It’s difficult to pinpoint exactly what President Donald J. Trump intends to do in fixing this country’s immigration system. During his successful presidential campaign, the New York billionaire backed massive deportation of the estimated 11 million undocumented residents, and bring the Deferred Action for Childhood Arrivals (DACA) program to an end for about 800,000 beneficiaries.
Then, Trump expresses sympathy for the Dreamers (who have paid about $2 billion in taxes since the program was established through executive action by President Barack Obama).
In a January interview with ABC News, Trump said they “shouldn’t be very worried.”
“I do have a big heart. We’re going to take care of everybody,” Trump said. “We’re going to have a very strong border. We’re going to have a very solid border. Where you have great people that are here that have done a good job, they should be far less worried.”
Then, earlier this month, Trump yanked out the carpet from underneath the DACA recipients – of which about 223,000 live in California – by declaring an end to the program and asking Congress to find a solution in six months.
But, he argued that DACA recipients have “nothing to worry about.”
Last Wednesday, Democratic leaders announced a major breakthrough after having dinner with the president at the White House. The news that Trump had agreed to provide a pathway to citizenship for the Dreamers in return for Democratic support of beefed-up border security signaled a major breakthrough.
“We all agreed on a framework: Pass DACA protections and additional security measures, excluding the wall. We agreed that the president would support enshrining the DACA protections into law,” Senate Democratic Leader Chuck Schumer said on the Senate floor the next day.
Then, Trump denied a decision had been reached.
“No deal was made last night on DACA. Massive border security would have to be agreed to in exchange for consent. Would be subject to vote,” he tweeted.
So, what are we to believe?
Trump the toughest man this side of Arizona Sheriff Joe Arpaio on deportation?
Or, Trump the No. 1 supporter of Dreamers?
Arizona Congressman Rubén Gallego isn’t sure.
“No, I don’t think the president actually understands what he’s saying half the time, so I’m afraid if he struck a deal with them that he’ll go back on his word at any time,” Gallego said last week. “I’m always skeptical when dealing with Donald Trump.”
Trump needs to state unequivocably his position on DACA. As he discovered last Thursday morning, Republican immigration hardliners are not happy with Schumer’s version of the talk with Trump.

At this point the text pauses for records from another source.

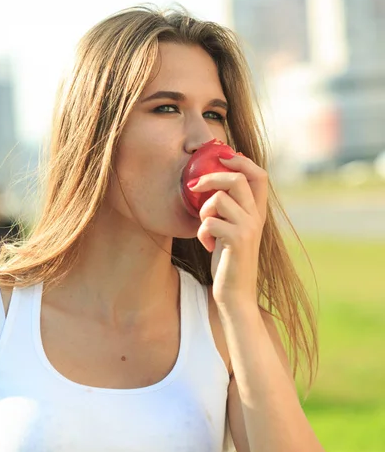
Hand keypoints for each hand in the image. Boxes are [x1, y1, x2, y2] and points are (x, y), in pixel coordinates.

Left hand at [188, 153, 267, 307]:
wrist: (235, 294)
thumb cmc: (228, 262)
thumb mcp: (231, 231)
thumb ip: (229, 209)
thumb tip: (213, 184)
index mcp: (257, 213)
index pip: (259, 175)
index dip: (241, 161)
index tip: (222, 157)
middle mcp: (256, 217)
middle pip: (236, 179)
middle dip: (210, 177)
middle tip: (193, 187)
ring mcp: (249, 228)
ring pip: (218, 199)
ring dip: (203, 213)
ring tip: (206, 229)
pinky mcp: (237, 240)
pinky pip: (210, 222)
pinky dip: (202, 234)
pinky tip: (207, 246)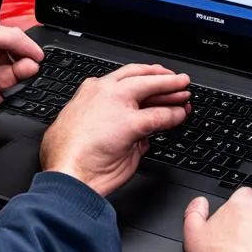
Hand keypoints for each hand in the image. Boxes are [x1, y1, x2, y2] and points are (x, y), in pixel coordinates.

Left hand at [0, 17, 43, 121]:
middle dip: (19, 72)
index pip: (14, 50)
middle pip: (13, 72)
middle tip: (22, 71)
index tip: (33, 59)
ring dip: (5, 88)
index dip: (25, 55)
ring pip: (2, 93)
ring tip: (0, 82)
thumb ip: (7, 38)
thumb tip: (33, 50)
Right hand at [41, 64, 191, 195]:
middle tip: (176, 80)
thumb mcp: (91, 133)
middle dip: (160, 77)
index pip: (122, 79)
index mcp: (89, 93)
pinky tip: (180, 114)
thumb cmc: (70, 160)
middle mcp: (102, 92)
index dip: (142, 79)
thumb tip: (136, 133)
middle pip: (138, 75)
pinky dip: (172, 115)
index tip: (153, 80)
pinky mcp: (131, 123)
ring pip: (150, 87)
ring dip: (171, 90)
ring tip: (184, 92)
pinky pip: (158, 116)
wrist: (67, 176)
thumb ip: (113, 126)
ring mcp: (116, 103)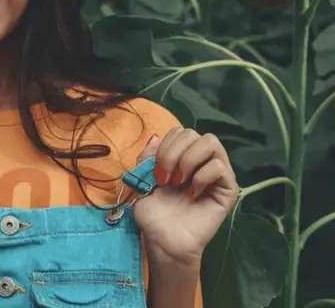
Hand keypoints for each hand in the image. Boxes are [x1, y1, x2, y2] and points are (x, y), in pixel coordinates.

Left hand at [133, 129, 238, 268]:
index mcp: (183, 156)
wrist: (163, 239)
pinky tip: (192, 193)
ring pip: (211, 142)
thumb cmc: (154, 212)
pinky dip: (202, 176)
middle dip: (173, 153)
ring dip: (188, 160)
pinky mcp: (228, 189)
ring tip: (179, 182)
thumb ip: (147, 156)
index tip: (155, 172)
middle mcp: (201, 161)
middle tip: (165, 178)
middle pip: (193, 133)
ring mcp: (216, 174)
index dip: (165, 147)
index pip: (180, 132)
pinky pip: (220, 166)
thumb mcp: (142, 178)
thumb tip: (156, 136)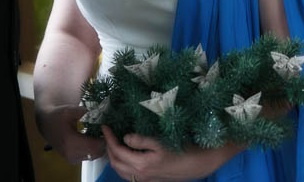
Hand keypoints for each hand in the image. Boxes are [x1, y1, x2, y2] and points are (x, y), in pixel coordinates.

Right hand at [36, 104, 105, 164]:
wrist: (46, 124)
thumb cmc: (58, 116)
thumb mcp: (70, 110)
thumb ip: (84, 112)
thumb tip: (98, 113)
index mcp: (70, 141)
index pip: (95, 146)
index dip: (104, 138)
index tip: (106, 128)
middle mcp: (71, 153)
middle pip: (97, 153)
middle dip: (103, 143)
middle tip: (105, 132)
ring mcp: (71, 158)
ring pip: (94, 156)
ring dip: (98, 147)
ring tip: (98, 134)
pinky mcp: (72, 160)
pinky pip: (88, 157)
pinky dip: (93, 150)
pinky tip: (91, 139)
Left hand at [101, 125, 239, 181]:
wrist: (198, 164)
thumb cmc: (182, 150)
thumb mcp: (161, 142)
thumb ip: (141, 140)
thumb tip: (125, 137)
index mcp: (141, 164)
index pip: (118, 151)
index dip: (109, 138)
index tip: (105, 126)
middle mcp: (140, 175)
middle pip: (116, 163)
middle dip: (109, 148)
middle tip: (108, 134)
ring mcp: (145, 179)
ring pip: (121, 170)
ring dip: (115, 157)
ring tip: (115, 142)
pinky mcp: (150, 179)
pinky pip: (129, 174)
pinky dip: (123, 164)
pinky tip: (128, 154)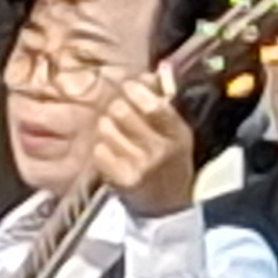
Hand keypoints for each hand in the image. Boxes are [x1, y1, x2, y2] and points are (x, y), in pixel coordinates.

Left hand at [94, 77, 197, 217]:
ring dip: (106, 128)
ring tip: (116, 135)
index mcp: (179, 134)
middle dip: (116, 107)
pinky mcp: (122, 180)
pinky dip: (102, 149)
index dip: (136, 90)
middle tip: (119, 112)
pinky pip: (99, 150)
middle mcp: (161, 150)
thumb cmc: (170, 163)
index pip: (154, 105)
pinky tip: (112, 154)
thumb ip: (166, 101)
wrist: (168, 208)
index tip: (129, 87)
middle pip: (122, 111)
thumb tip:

This country has hemmed and hawed far too long on immigration reform. That can has been kicked down the road so often that one more kick of a rusted container will go up in a poof of dust.
Polls show overwhelming support for Dreamers. This shouldn’t be a political issue. Not when 800,000 people (of which 78 percent are undocumented from México) need straight answers.
It’s time the president realize that actions speak louder than words.